Лежащее на кровати платье издевалось над ней. Мать купила его в каком-то дорогом стокгольмском бутике, так что Сибилла даже не мечтала о том, чтобы надеть что-нибудь другое. А то, что ей двенадцать и что на всех остальных девочках будут джинсы и пуловеры, – все это не имело ровным счетом никакого значения. Она же должна сидеть в зале на возвышении рядом со своими родителями и свысока взирать на народ.

Натянув платье через голову, она посмотрела в зеркало. У нее уже появилась грудь, и платье больно сдавило грудную клетку.

Ей предстоит жуткий вечер.

– И не забудь те синенькие заколки! – крикнула мать. – Гун-Бритт тебе их сейчас пришпилит.


Час спустя с двумя куда надо пришпиленными заколками она сидела на своем законном месте между директором по продажам и его мерзко пахнущей женой. Косясь в сторону молодежного стола, она вежливо отвечала на дурацкие вопросы про учебу, которые ей задавали окружающие. Она чувствовала, что мать постоянно бросает взгляды в ее сторону, и пыталась угадать, каким образом ей придется расплачиваться за собственное непослушание.

Это стало ясно во время десерта.

– Сибилла, спой нам что-нибудь!

Под столом разверзлась бездна.

– Но, мама, я действительно не…

– Спой какую-нибудь рождественскую песню, из тех, что ты знаешь.

Директор по продажам одобрительно улыбался.

– Мы с удовольствием послушаем! Ты знаешь “Сияет озеро и берег”?

Она понимала, что выхода нет. Ей не остается ничего другого. Она огляделась. Все сидевшие за столом смотрели на нее. Кто-то зааплодировал, и по залу несся шепот, что Сибилла Форсенстрём будет петь. Молодежный стол целиком развернулся в сторону почетного возвышения, и спонтанный громкий хор начал требовать, чтобы она встала.

– Сибилла! Сибилла! Сибилла!

– Неужели тебя нужно еще упрашивать? – поинтересовалась мать. – Ты же видишь, все ждут.

Медленно отодвинув стул, она поднялась с места. Шум в зале улегся, она затаила дыхание в надежде, что сейчас все как-нибудь само собой рассосется.

– Нам не видно! – крикнул кто-то из-за молодежи. – Встань на стул!

Она умоляюще посмотрела на мать, но та только рукой махнула, повелевая Сибилле встать на стул и явить себя народу.

Колени дрожали, она боялась, что не удержит равновесие. Бросив взгляд в сторону молодежного стола, она увидела, что там никто не скрывает насмешливых улыбок. Да, сейчас начнется апофеоз праздника.

Она снова на мгновение затаила дыхание.

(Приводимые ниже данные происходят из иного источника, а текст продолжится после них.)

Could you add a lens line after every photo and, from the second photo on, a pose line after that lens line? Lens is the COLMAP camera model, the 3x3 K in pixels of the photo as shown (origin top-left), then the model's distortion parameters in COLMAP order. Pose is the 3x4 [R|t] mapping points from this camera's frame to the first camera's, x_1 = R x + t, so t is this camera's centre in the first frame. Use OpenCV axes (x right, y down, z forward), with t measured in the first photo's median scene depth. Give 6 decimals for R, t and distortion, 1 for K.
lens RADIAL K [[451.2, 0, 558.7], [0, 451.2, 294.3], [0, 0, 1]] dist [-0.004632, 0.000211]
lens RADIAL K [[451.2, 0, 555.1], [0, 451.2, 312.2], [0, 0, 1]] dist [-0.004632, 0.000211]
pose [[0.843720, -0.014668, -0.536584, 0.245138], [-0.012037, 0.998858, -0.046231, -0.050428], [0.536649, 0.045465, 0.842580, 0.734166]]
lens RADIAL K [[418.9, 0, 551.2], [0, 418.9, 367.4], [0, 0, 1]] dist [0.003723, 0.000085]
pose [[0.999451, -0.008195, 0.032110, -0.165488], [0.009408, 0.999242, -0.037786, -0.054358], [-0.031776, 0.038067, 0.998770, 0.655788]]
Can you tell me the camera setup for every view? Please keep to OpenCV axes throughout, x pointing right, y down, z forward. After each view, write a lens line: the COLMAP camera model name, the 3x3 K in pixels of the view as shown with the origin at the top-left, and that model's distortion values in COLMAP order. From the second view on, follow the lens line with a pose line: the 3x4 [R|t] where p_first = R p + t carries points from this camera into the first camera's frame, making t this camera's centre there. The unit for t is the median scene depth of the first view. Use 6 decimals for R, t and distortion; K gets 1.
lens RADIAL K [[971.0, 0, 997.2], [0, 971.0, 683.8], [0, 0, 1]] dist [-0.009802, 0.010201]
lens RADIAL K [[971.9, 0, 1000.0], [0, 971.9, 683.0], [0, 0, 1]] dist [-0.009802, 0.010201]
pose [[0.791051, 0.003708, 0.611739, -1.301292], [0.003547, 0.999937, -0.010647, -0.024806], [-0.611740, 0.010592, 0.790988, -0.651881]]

Начала петь. И уже после первых слов поняла, что взяла слишком высоко и конец ей не вытянуть ни за что. Она и не вытянула. Голос сорвался, и смешки в зале прозвучали как удары хлыста. Густо покраснев, она снова села на место. Помедлив несколько секунд, директор по продажам захлопал в ладоши. После некоторого сомнения к нему присоединились остальные.

Поймав взгляд матери, она поняла, что наказание совершилось.

Теперь ее снова оставят в покое.


Домой отец возвращался радостный, довольный: вечер удался. Жена, одобрительно кивнув, взяла его под руку. Сибилла шла на несколько шагов позади. Увидев на земле красивый камешек, остановилась и захотела его подобрать. Мать повернулась назад.

– Видишь, у тебя получилось вполне сносно.

Они обе прекрасно понимали настоящий смысл сказанного.

Мать завершала экзекуцию.

– Жаль только, что в конце ты немножко сфальшивила.

Камешек так и остался лежать на дороге.

* * *

“Да чтоб вы все провалились, чтоб вы сдохли”, – только и подумала она. Надо же, а так прекрасно выглядел! Да, влипла, кажется, основательно. Понятное дело, полиция испытывает повышенный интерес к особе, с которой он сначала поужинал и которой потом так по-джентльменски оплатил гостиничный номер. И вероятность того, что таинственная, объявленная в розыск женщина – не Сибилла, а кто-то другой, столь же велика, как и того, что сейчас подойдут и спросят, не хочет ли она принять во владение домик с белыми наличниками в стокгольмских шхерах.